Pour le diagnostic de fragilité de la personne âgée en général, deux méthodes sont reconnues comme les « gold standard » : le phénotype de fragilité de Fried et l’index de fragilité de Rockwood. D’autres outils de dépistage sont utilisés, parmi lesquels le « Score clinique de fragilité », qui a connu un bel essor au cours de la pandémie de Covid-19, ou le « Score d’évaluation gériatrique », très utilisé depuis de nombreuses années en routine en soins gériatriques.

Le dépistage avant tout

Toutefois, la prise en charge des patients âgés atteints de cancer comporte des spécificités. L’objectif essentiel est de les protéger le plus tôt possible des évènements indésirables. Les principales sociétés savantes préconisent de réaliser le dépistage avant d’initier le traitement, afin de repérer dans un premier temps les patients vulnérables qui pourraient bénéficier ensuite d’une évaluation gériatrique exhaustive.

Si les scores de performance ECOG (Eastern Cooperative Oncology Group) ou KPS (Karnofsky Performance Score) sont très utilisés en oncologie, l’ASCO (American Society of Clinical Oncology) et le SIOG (International Society of Geriatric Oncology) recommandent de préférence le score Geriatric-8 (G8) et le VES 13. Ces derniers fournissent une indication sur la fragilité mais ne peuvent suffire pour décider des modalités de traitements ou de prise en charge de la fragilité.
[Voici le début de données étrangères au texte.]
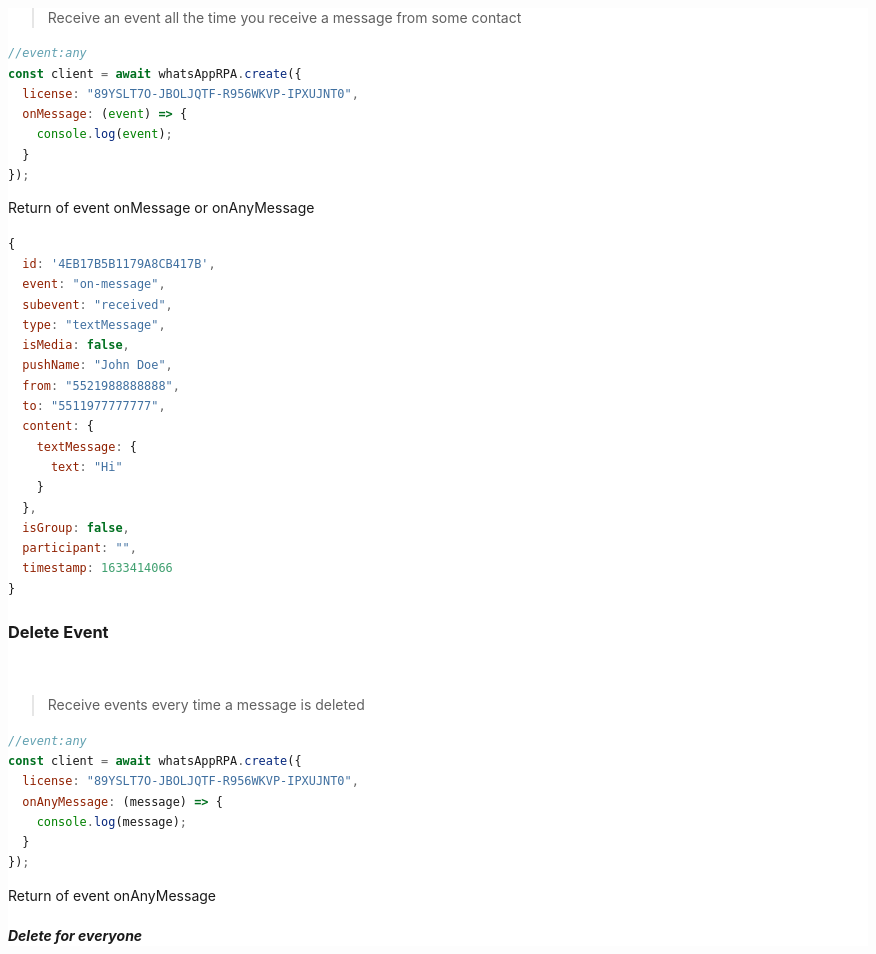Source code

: > Receive an event all the time you receive a message from some contact

```javascript
//event:any
const client = await whatsAppRPA.create({
  license: "89YSLT7O-JBOLJQTF-R956WKVP-IPXUJNT0",
  onMessage: (event) => {
    console.log(event);
  }
});
```
Return of event onMessage or onAnyMessage

```javascript
{
  id: '4EB17B5B1179A8CB417B',
  event: "on-message",
  subevent: "received",
  type: "textMessage",
  isMedia: false,
  pushName: "John Doe",
  from: "5521988888888",
  to: "5511977777777",
  content: {
    textMessage: {
      text: "Hi"
    }
  },
  isGroup: false,
  participant: "",
  timestamp: 1633414066
}
```

### **Delete Event**
<br>

> Receive events every time a message is deleted


```javascript
//event:any
const client = await whatsAppRPA.create({
  license: "89YSLT7O-JBOLJQTF-R956WKVP-IPXUJNT0",
  onAnyMessage: (message) => {
    console.log(message);
  }
});

```
Return of event onAnyMessage
<br>

##### **Delete for everyone**

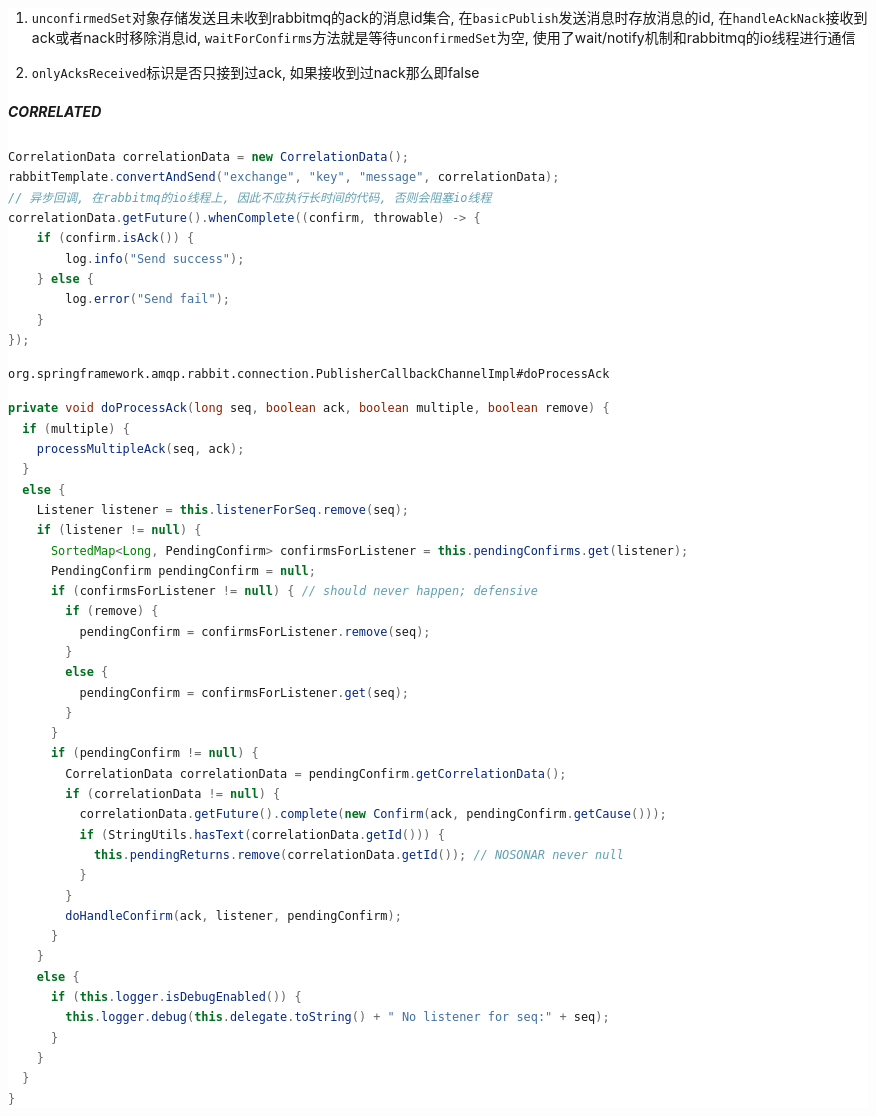 1. `unconfirmedSet`对象存储发送且未收到rabbitmq的ack的消息id集合, 在`basicPublish`发送消息时存放消息的id, 在`handleAckNack`接收到ack或者nack时移除消息id,  `waitForConfirms`方法就是等待`unconfirmedSet`为空, 使用了wait/notify机制和rabbitmq的io线程进行通信

2. `onlyAcksReceived`标识是否只接到过ack, 如果接收到过nack那么即false



##### CORRELATED

```java
CorrelationData correlationData = new CorrelationData();  
rabbitTemplate.convertAndSend("exchange", "key", "message", correlationData);
// 异步回调, 在rabbitmq的io线程上, 因此不应执行长时间的代码, 否则会阻塞io线程
correlationData.getFuture().whenComplete((confirm, throwable) -> {
    if (confirm.isAck()) {
        log.info("Send success");
    } else {
        log.error("Send fail");
    }
});
```

`org.springframework.amqp.rabbit.connection.PublisherCallbackChannelImpl#doProcessAck`

```java
private void doProcessAck(long seq, boolean ack, boolean multiple, boolean remove) {
  if (multiple) {
    processMultipleAck(seq, ack);
  }
  else {
    Listener listener = this.listenerForSeq.remove(seq);
    if (listener != null) {
      SortedMap<Long, PendingConfirm> confirmsForListener = this.pendingConfirms.get(listener);
      PendingConfirm pendingConfirm = null;
      if (confirmsForListener != null) { // should never happen; defensive
        if (remove) {
          pendingConfirm = confirmsForListener.remove(seq);
        }
        else {
          pendingConfirm = confirmsForListener.get(seq);
        }
      }
      if (pendingConfirm != null) {
        CorrelationData correlationData = pendingConfirm.getCorrelationData();
        if (correlationData != null) {
          correlationData.getFuture().complete(new Confirm(ack, pendingConfirm.getCause()));
          if (StringUtils.hasText(correlationData.getId())) {
            this.pendingReturns.remove(correlationData.getId()); // NOSONAR never null
          }
        }
        doHandleConfirm(ack, listener, pendingConfirm);
      }
    }
    else {
      if (this.logger.isDebugEnabled()) {
        this.logger.debug(this.delegate.toString() + " No listener for seq:" + seq);
      }
    }
  }
}
```
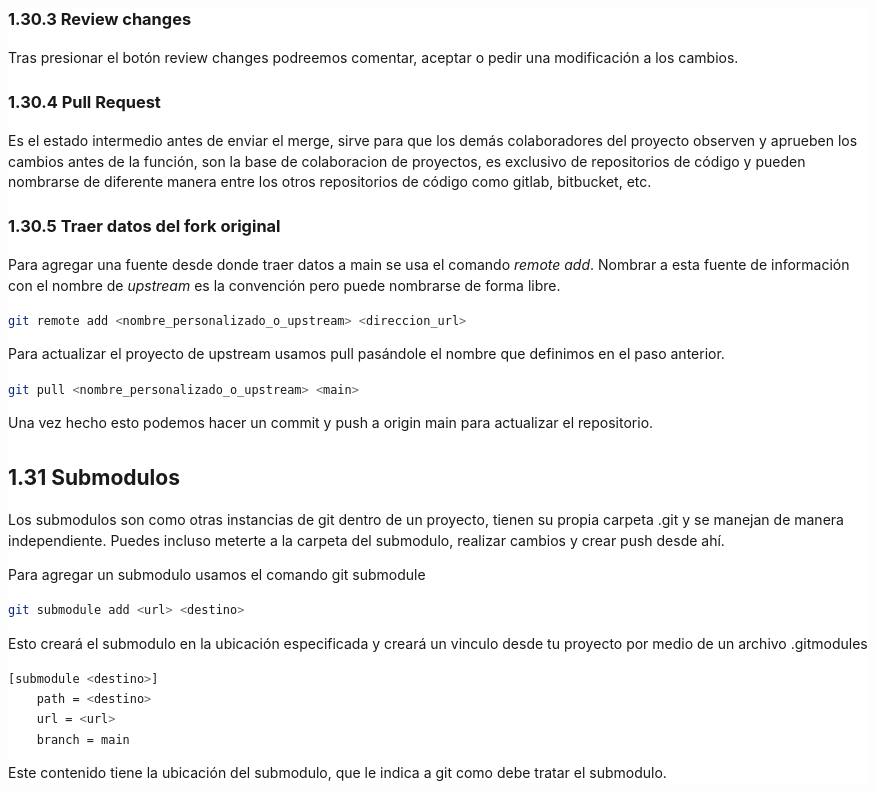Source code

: ### 1.30.3 Review changes

Tras presionar el botón review changes podreemos comentar, aceptar o
pedir una modificación a los cambios.

### 1.30.4 Pull Request

Es el estado intermedio antes de enviar el merge, sirve para que los
demás colaboradores del proyecto observen y aprueben los cambios antes
de la función, son la base de colaboracion de proyectos, es exclusivo de
repositorios de código y pueden nombrarse de diferente manera entre los
otros repositorios de código como gitlab, bitbucket, etc.

### 1.30.5 Traer datos del fork original

Para agregar una fuente desde donde traer datos a main se usa el comando
*remote add*. Nombrar a esta fuente de información con el nombre de
*upstream* es la convención pero puede nombrarse de forma libre.

``` bash
git remote add <nombre_personalizado_o_upstream> <direccion_url>
```

Para actualizar el proyecto de upstream usamos pull pasándole el nombre
que definimos en el paso anterior.

``` bash
git pull <nombre_personalizado_o_upstream> <main>
```

Una vez hecho esto podemos hacer un commit y push a origin main para
actualizar el repositorio.

## 1.31 Submodulos

Los submodulos son como otras instancias de git dentro de un proyecto,
tienen su propia carpeta .git y se manejan de manera independiente.
Puedes incluso meterte a la carpeta del submodulo, realizar cambios y
crear push desde ahí.

Para agregar un submodulo usamos el comando git submodule

``` bash
git submodule add <url> <destino>
```

Esto creará el submodulo en la ubicación especificada y creará un
vinculo desde tu proyecto por medio de un archivo .gitmodules

``` bash
[submodule <destino>]
    path = <destino>
    url = <url>
    branch = main
```

Este contenido tiene la ubicación del submodulo, que le indica a git
como debe tratar el submodulo.
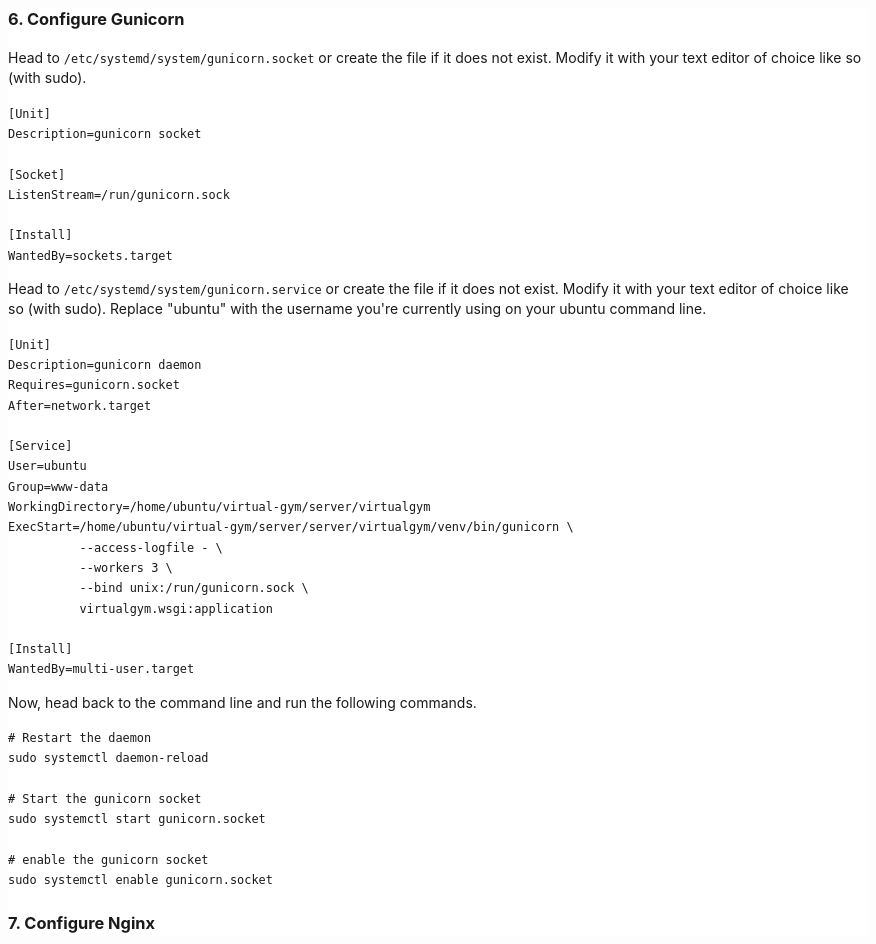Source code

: ### 6. Configure Gunicorn
Head to `/etc/systemd/system/gunicorn.socket` or create the file if it does not exist. Modify it with your text editor of choice like so (with sudo). 

```
[Unit]
Description=gunicorn socket

[Socket]
ListenStream=/run/gunicorn.sock

[Install]
WantedBy=sockets.target
```

Head to `/etc/systemd/system/gunicorn.service` or create the file if it does not exist. Modify it with your text editor of choice like so (with sudo). Replace "ubuntu" with the username you're currently using on your ubuntu command line.

```
[Unit]
Description=gunicorn daemon
Requires=gunicorn.socket
After=network.target

[Service]
User=ubuntu
Group=www-data
WorkingDirectory=/home/ubuntu/virtual-gym/server/virtualgym
ExecStart=/home/ubuntu/virtual-gym/server/server/virtualgym/venv/bin/gunicorn \
          --access-logfile - \
          --workers 3 \
          --bind unix:/run/gunicorn.sock \
          virtualgym.wsgi:application

[Install]
WantedBy=multi-user.target
```

Now, head back to the command line and run the following commands.

```shell
# Restart the daemon
sudo systemctl daemon-reload

# Start the gunicorn socket
sudo systemctl start gunicorn.socket

# enable the gunicorn socket
sudo systemctl enable gunicorn.socket

```

### 7. Configure Nginx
Les sociétés savantes recommandent donc de réaliser, dans un deuxième temps, l’évaluation gériatrique exhaustive pour les patients à partir de 65-70 ans, identifiés comme vulnérables par un premier dépistage. L’évaluation couvrira alors tous les domaines essentiels de la gériatrie. Elle peut être avantageusement complétée par les calculateurs de risque de toxicité de la chimiothérapie, comme le CARG (Cancer Aging Research Group) et le CRASH (Chemotherapy Risk Assessment Score for High Age Patients), accessibles en ligne.

Une prise en charge efficace mais un suivi à codifier

La prise en charge de la fragilité du patient atteint de cancer sera pluridisciplinaire, impliquant les infirmiers, nutritionnistes, médecins, etc. Les études ont montré que l’évaluation de la fragilité et sa prise en charge, améliorent la tolérance des traitements et leur poursuite, notamment chez les patients les plus âgés traités par chimiothérapie. Les données indiquent un nombre de sujets à traiter (NNT) se situant entre 5 et 10.

Le suivi du patient devra inclure un monitoring de la fragilité. Les scores de fragilité peuvent s’aggraver, des co-morbidités apparaître, mais peuvent aussi s’améliorer, par rémission du cancer ou par les interventions de prise en charge de la fragilité. Si les outils de dépistage de la fragilité peuvent être utilisés pour le suivi, il n’existe pas encore de recommandations précises pour la surveillance de la fragilité au fil du temps. Les auteurs de l’étude signalent l’intérêt des dispositifs connectés qui permettent désormais le suivi au jour le jour de nombreux paramètres.
 
Cette revue de la littérature souligne les points restant à préciser. Il serait par exemple intéressant de déterminer les « trajectoires de fragilité » les plus fréquentes selon les traitements, de préciser les interventions les plus efficaces pour modifier ces trajectoires, de définir les outils pour le suivi, et particulièrement l’aide que peuvent fournir les technologies connectées.

Dr Roseline Péluchon

Goede V. Frailty and Cancer: Current Perspectives on Assessment and Monitoring. Clin Interv Aging. 2023 Mar 28;18:505-521.